使用 python 中的约束最大化列总和
maximize column sum with constraints in python
我有如下数据框:
from scipy import optimize
import pandas as pd
import numpy as np
df = pd.DataFrame({ 'customer':['A','A','B', 'B', 'C', 'C', 'D', 'D'],
'num_of_visits': [1,2,1,2,1,2,1,2],
'gain': [2,5, 3,4, 6,8, 5,10] })
customer num_of_visits gain
A 1 2
A 2 5
B 1 3
B 2 4
C 1 6
C 2 8
D 1 5
D 2 10
这只是一个例子。实际上,我们有很多很多客户。对于每个客户,销售代表可以进行一次访问或两次访问。可以在 gain
列中找到来自 1 或 2 次访问的销售收益。
例如拜访客户A一次,销售收益为2,拜访客户A两次,销售收益为5等。
目标是找到销售代表拜访的最佳客户集及其相应的拜访次数,以最大化总收益。
约束条件:
- 总访问次数为4次
- 每个客户一个实例(1 次或 2 次访问)
这是一个非常简化的例子,我们可以看到答案是:访问B一次,访问C一次,访问D两次。
要找到一个广义的解决方案,我们觉得这是一个优化问题。我们应该可以使用 python scipy.optimize
来找到解决方案。
我是优化新手。我们需要最大化列 gain
的总和。与用变量优化函数不同,我应该如何编写 objective 函数?我应该如何实施约束以确保每个客户一个实例?
我已经考虑了几个小时,但仍然没有头绪。
感谢任何人都可以帮助解决这个优化问题。
正如评论中已经提到的,这可以很容易地表述为整数线性规划:
min sum(gain[c, v]*b[c,v] for c in customers for v in visits[c])
s.t.
# visit each customer at most once
sum(b[c,v] for v in visits[c]) <= 1 for c in customers
# total number of visits
sum(b[c,v]*v for all v in visits, for all c in customers) == 4
这里,
gain[c,v]
是访问客户c恰好v次的收益
b[c,v]
是一个二元变量,如果客户 c 被访问 v 次则为 1,否则为 0。
customers
是客户列表
visits[c]
给你客户c 的可能访问次数
目前 scipy.optimize 不支持 ILP,但是 it's on the way :). In the meantime, you can use a modelling framework like PuLP:
import pandas as pd
import numpy as np
import pulp
df = pd.DataFrame({ 'customer':['A','A','B', 'B', 'C', 'C', 'D', 'D'],
'num_of_visits': [1,2,1,2,1,2,1,2],
'gain': [2,5, 3,4, 6,8, 5,10] })
# Sets and parameters
customers = df.customer.unique()
gain = {(row.customer, row.num_of_visits): row.gain for idx, row in df.iterrows()}
visits = {c: df[df.customer == c].num_of_visits.values for c in customers}
# pulp model
mdl = pulp.LpProblem("milp", pulp.LpMaximize)

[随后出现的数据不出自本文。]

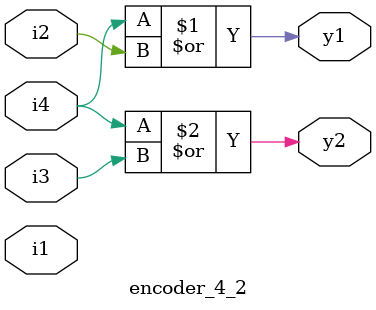
<source format=v>
module encoder_4_2(input i1,i2,i3,i4,output y1,y2);
  assign y1 = i4|i2;
  assign y2 = i4|i3;
endmodule

</source>
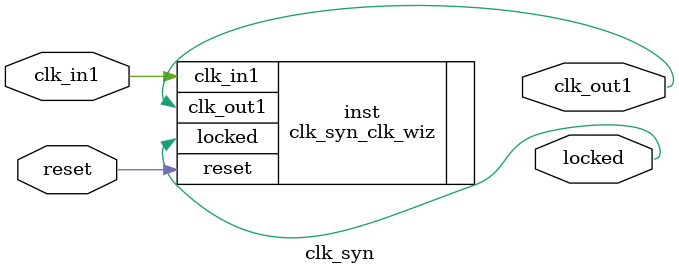
<source format=v>


`timescale 1ps/1ps

(* CORE_GENERATION_INFO = "clk_syn,clk_wiz_v5_4_3_0,{component_name=clk_syn,use_phase_alignment=true,use_min_o_jitter=false,use_max_i_jitter=false,use_dyn_phase_shift=false,use_inclk_switchover=false,use_dyn_reconfig=false,enable_axi=0,feedback_source=FDBK_AUTO,PRIMITIVE=MMCM,num_out_clk=1,clkin1_period=10.000,clkin2_period=10.000,use_power_down=false,use_reset=true,use_locked=true,use_inclk_stopped=false,feedback_type=SINGLE,CLOCK_MGR_TYPE=NA,manual_override=false}" *)

module clk_syn 
 (
  // Clock out ports
  output        clk_out1,
  // Status and control signals
  input         reset,
  output        locked,
 // Clock in ports
  input         clk_in1
 );

  clk_syn_clk_wiz inst
  (
  // Clock out ports  
  .clk_out1(clk_out1),
  // Status and control signals               
  .reset(reset), 
  .locked(locked),
 // Clock in ports
  .clk_in1(clk_in1)
  );

endmodule

</source>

# define the binary variables
b = {}
for c in customers:
for v in visits[c]:
b[c, v] = pulp.LpVariable(f"b[{c}, {v}]", cat="Binary")
# define the objective
mdl.setObjective(sum(gain[c, v]*b[c, v] for c in customers for v in visits[c]))
# Visit each customer at most once
for c in customers:
mdl.addConstraint(sum(b[c, v] for v in visits[c]) <= 1)
# total number of visits
mdl.addConstraint(sum(b[c, v]*v for c in customers for v in visits[c]) == 4)
# solve the problem
mdl.solve()
# output the solution
print(f"Status: {pulp.LpStatus[mdl.status]}")
for c in customers:
for v in visits[c]:
if b[c, v].varValue > 0:
print(f"Visit customer {c} exactly {v} times")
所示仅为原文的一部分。